Bouwfraude, de maat van het onregelmatige

Door Gilyan Parker

Opnieuw wordt het verweer van de bouwondernemers als een façade neergezet.

Geen onschuld, maar actief laakbaar handelen, waarnaar openbaar ministerie en Nma wederom onderzoek doen, met massale inzet van menskracht en middelen. Het begrip fraude waart rond. Corruptie zelfs. De weer ten tonele gevoerde hamvraag blijft: is dit het topje van de ijsberg?

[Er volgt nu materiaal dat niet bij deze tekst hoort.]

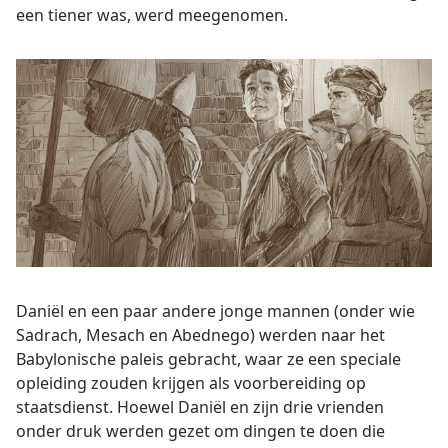
een tiener was, werd meegenomen.
Daniël en een paar andere jonge mannen (onder wie
Sadrach, Mesach en Abednego) werden naar het
Babylonische paleis gebracht, waar ze een speciale
opleiding zouden krijgen als voorbereiding op
staatsdienst. Hoewel Daniël en zijn drie vrienden
onder druk werden gezet om dingen te doen die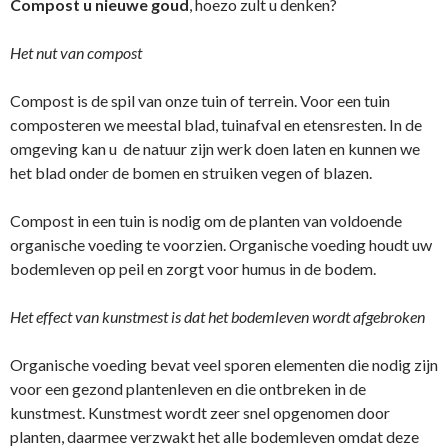
Compost u nieuwe goud
, hoezo zult u denken?
Het nut van compost
Compost is de spil van onze tuin of terrein. Voor een tuin
composteren we meestal blad, tuinafval en etensresten. In de
omgeving kan u de natuur zijn werk doen laten en kunnen we
het blad onder de bomen en struiken vegen of blazen.
Compost in een tuin is nodig om de planten van voldoende
organische voeding te voorzien. Organische voeding houdt uw
bodemleven op peil en zorgt voor humus in de bodem.
Het effect van kunstmest is dat het bodemleven wordt afgebroken
Organische voeding bevat veel sporen elementen die nodig zijn
voor een gezond plantenleven en die ontbreken in de
kunstmest. Kunstmest wordt zeer snel opgenomen door
planten, daarmee verzwakt het alle bodemleven omdat deze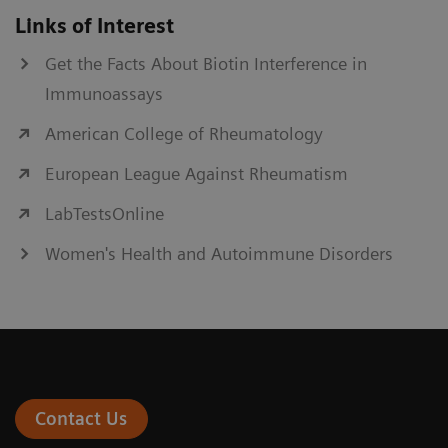
Links of Interest
Get the Facts About Biotin Interference in
Immunoassays
American College of Rheumatology
European League Against Rheumatism
LabTestsOnline
Women's Health and Autoimmune Disorders
Contact Us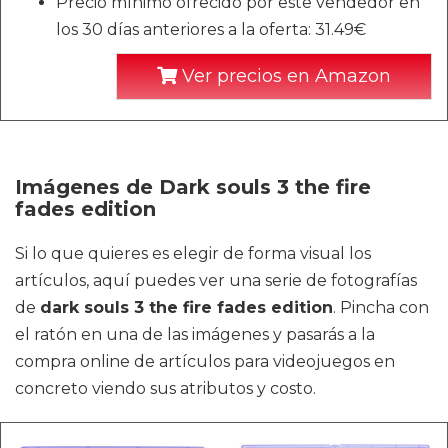
Precio mínimo ofrecido por este vendedor en
los 30 días anteriores a la oferta: 31.49€
Ver precios en Amazon
Imágenes de Dark souls 3 the fire
fades edition
Si lo que quieres es elegir de forma visual los
artículos, aquí puedes ver una serie de fotografías
de
dark souls 3 the fire fades edition
. Pincha con
el ratón en una de las imágenes y pasarás a la
compra online de artículos para videojuegos en
concreto viendo sus atributos y costo.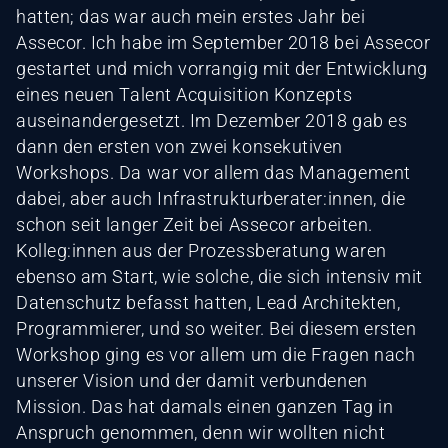
hatten; das war auch mein erstes Jahr bei
Assecor. Ich habe im September 2018 bei Assecor
gestartet und mich vorrangig mit der Entwicklung
eines neuen Talent Acquisition Konzepts
auseinandergesetzt. Im Dezember 2018 gab es
dann den ersten von zwei konsekutiven
Workshops. Da war vor allem das Management
dabei, aber auch Infrastrukturberater:innen, die
schon seit langer Zeit bei Assecor arbeiten.
Kolleg:innen aus der Prozessberatung waren
ebenso am Start, wie solche, die sich intensiv mit
Datenschutz befasst hatten, Lead Architekten,
Programmierer, und so weiter. Bei diesem ersten
Workshop ging es vor allem um die Fragen nach
unserer Vision und der damit verbundenen
Mission. Das hat damals einen ganzen Tag in
Anspruch genommen, denn wir wollten nicht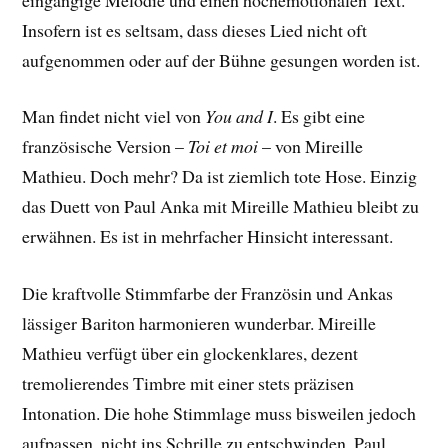
Insofern ist es seltsam, dass dieses Lied nicht oft
aufgenommen oder auf der Bühne gesungen worden ist.
Man findet nicht viel von
You and I
. Es gibt eine
französische Version –
Toi et moi
– von Mireille
Mathieu. Doch mehr? Da ist ziemlich tote Hose. Einzig
das Duett von Paul Anka mit Mireille Mathieu bleibt zu
erwähnen. Es ist in mehrfacher Hinsicht interessant.
Die kraftvolle Stimmfarbe der Französin und Ankas
lässiger Bariton harmonieren wunderbar. Mireille
Mathieu verfügt über ein glockenklares, dezent
tremolierendes Timbre mit einer stets präzisen
Intonation. Die hohe Stimmlage muss bisweilen jedoch
aufpassen, nicht ins Schrille zu entschwinden. Paul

The Winter of our Discontent

In het onderzoek van de parlementaire enquêtecommissie  Bouwnijverheid staat op het tweede schutblad van rapportdeel 4-2 dat ziet op de aard en omvang van onregelmatigheden in de bouwnijverheid een rake – alles samenvattende – verwijzing: “Misschien hadden ze gedaan waarvan ze nu beschuldigd werden, maar ze hadden het al zó lang gedaan dat ze niet meer dachten dat het fout was.”. Niet een samenvatting van de enquêtecommissie maar van de schrijver John Steinbeck, uit zijn laatste roman The Winter of Our Discontent.

Bagatellisering

Het verweer van bouwend Nederland is in de complexiteit van met name aanbestedingsregels niet zomaar een façade. Schijnheilig hoeft het evenmin te zijn, al zijn er scherpe randjes die kunnen wijzen op sector overschrijdende symptomen. En bij complexe materie is er ook de ander zijde van de medaille: onzichtbaarheid van schade en onregelmatigheden mag niet leiden tot bagatellisering van die schade en onregelmatigheden en tot geringe prioritering bij handhaving.

Duurbetaald lef

In mijn weblog van 3 november 2008 haal ik aan dat het strafrecht in verhouding tot de andere rechtsgebieden ook een veel kleiner gebied beslaat en geen alomvattende bescherming biedt, maar alleen bescherming voor bepaalde uitschieters van onrecht. Het is in die zin fragmentarisch. En dat is maar goed ook. De oplossing is dus niet een ijsberg richting het openbaar ministerie te schuiven, maar nauwgezet de structuurkenmerken die de enquêtecommissie heeft blootgelegd te bezien. Integriteit en verantwoordelijkheid zijn kernbegrippen, maar niet over het hoofd gezien kan worden de kluwen aan regelgeving en de druk die overheden uitoefenen met even onwerkbare als onzekere aanbestedingen. Zo trok uit protest tegen de aanbestedingseisen de voormalig Rijksbouwmeester Jo Coenen zich juli vorig jaar samen met zes andere gerenommeerde architectenbureaus terug uit de selectie voor het ontwerp van het nieuwe gemeentehuis van de gemeente Westland. Duurbetaald lef, dat niet alle deelnemers in bouwend Nederland zich kunnen veroorloven.